STEER-ME: Assessing LLMs in Information Economics

· 15 min read · workshop

Note: this blog post deviates slightly from our Workshop paper.

Introduction

Recently, Large Language Models (LLMs) have increasingly been deployed as decision-making engines, either directly acting as economic agents \citep{cai2023large, homo_silicus, voyager} or as essential components within broader systems designed for economic decision-making \citep{zhuge2023mindstorms, wang2023unleashing, huggingGPT}. Despite constituting promising demonstrations of LLM capabilities, such systems have also exposed significant brittleness in LLM performance: models succeeding in one scenario often fail unpredictably in closely related contexts, suggesting at least some reliance on superficial pattern matching vs robust economic reasoning \citep[e.g.,][]{hendrycks2021measuringmassivemultitasklanguage, ribeiro-etal-2020-beyond}. Despite this behavior, most existing economic benchmarks narrowly evaluate specific applications and do not rigorously assess the foundational strategic and computational reasoning skills necessary for reliable economic decision-making. We argue that before LLMs can be meaningfully evaluated or deployed in information economics, their capacities for these foundational reasoning capabilities must be systematically assessed.

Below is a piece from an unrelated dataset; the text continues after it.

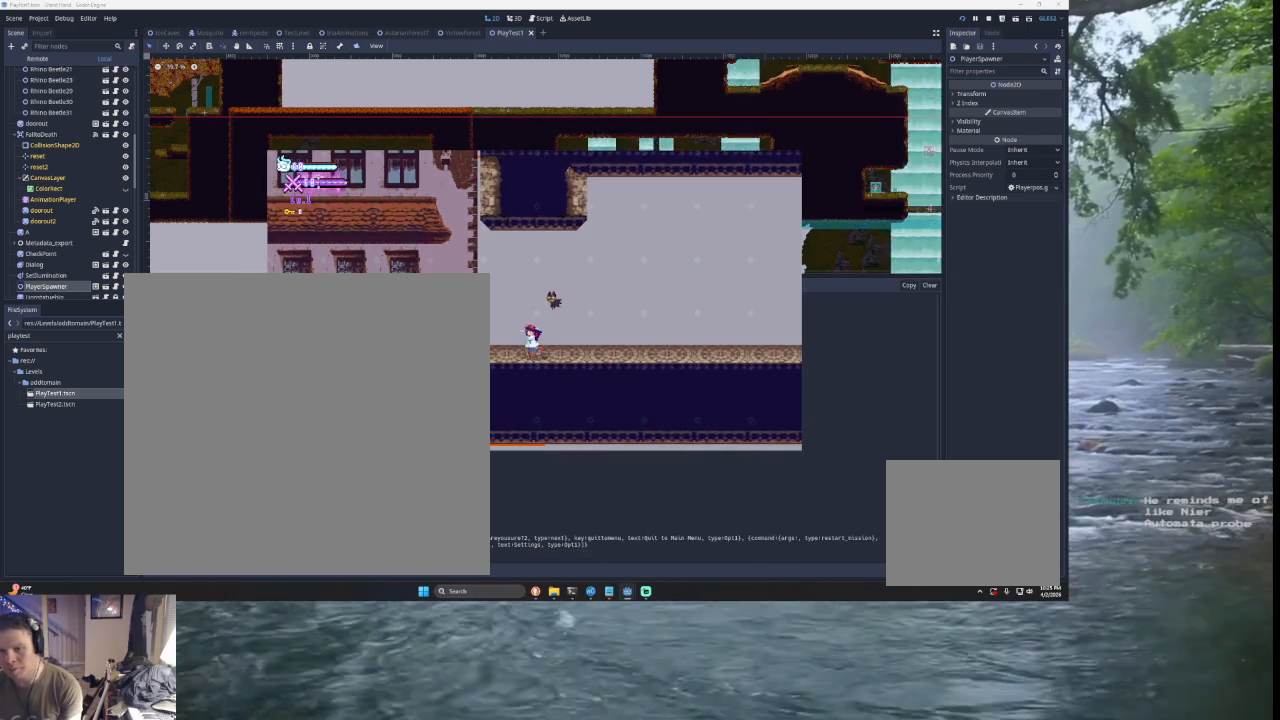
{"buttons": [], "left_stick": "center", "right_stick": "center", "events": [[67, "SQUARE", "up"], [200, "SQUARE", "down"], [300, "SQUARE", "up"]]}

To address this need, we developed the STEER benchmark \citep{ramansteer}, providing a comprehensive assessment of strategic reasoning foundational to economics. STEER was constructed by taxonomizing distinct "elements of economic rationality," ultimately comprising 64 strategic reasoning elements, including core concepts from game theory and foundational decision theory. Leveraging state-of-the-art LLMs, we systematically generated diverse questions across multiple domains (e.g., finance, medicine, public policy) and varying difficulty levels, creating an extensive and continually expandable dataset for benchmarking LLM economic reasoning. Building upon this methodology, we recently expanded the scope of our benchmark with STEER-ME \citep{ramansteerme}, introducing 58 computational microeconomic reasoning elements—such as competitive market analysis, optimal consumption, and utility maximization. STEER-ME is significantly more challenging than STEER, not only because it demands precise mathematical computation but also because the evaluated concepts frequently require careful sequential reasoning, which directly underpins many critical scenarios in information economics.

Information Economics in STEER-ME

In particular, STEER-ME evaluates elements essential for decision-making under uncertainty, such as correctly computing expected utility, managing state-contingent consumption, and evaluating the prices and risks inherent in uncertain economic environments. It further includes elements explicitly testing models' abilities to systematically update beliefs in response to new information, such as precisely applying Bayes' rule and optimally adapting decisions based on revised probabilities. These reasoning capabilities are foundational building blocks for canonical information economics scenarios—including costly information acquisition, adverse selection, Bayesian persuasion, and rational information disclosure—where economic agents must balance the expected value of information with its cost and dynamically update their beliefs to make rational decisions.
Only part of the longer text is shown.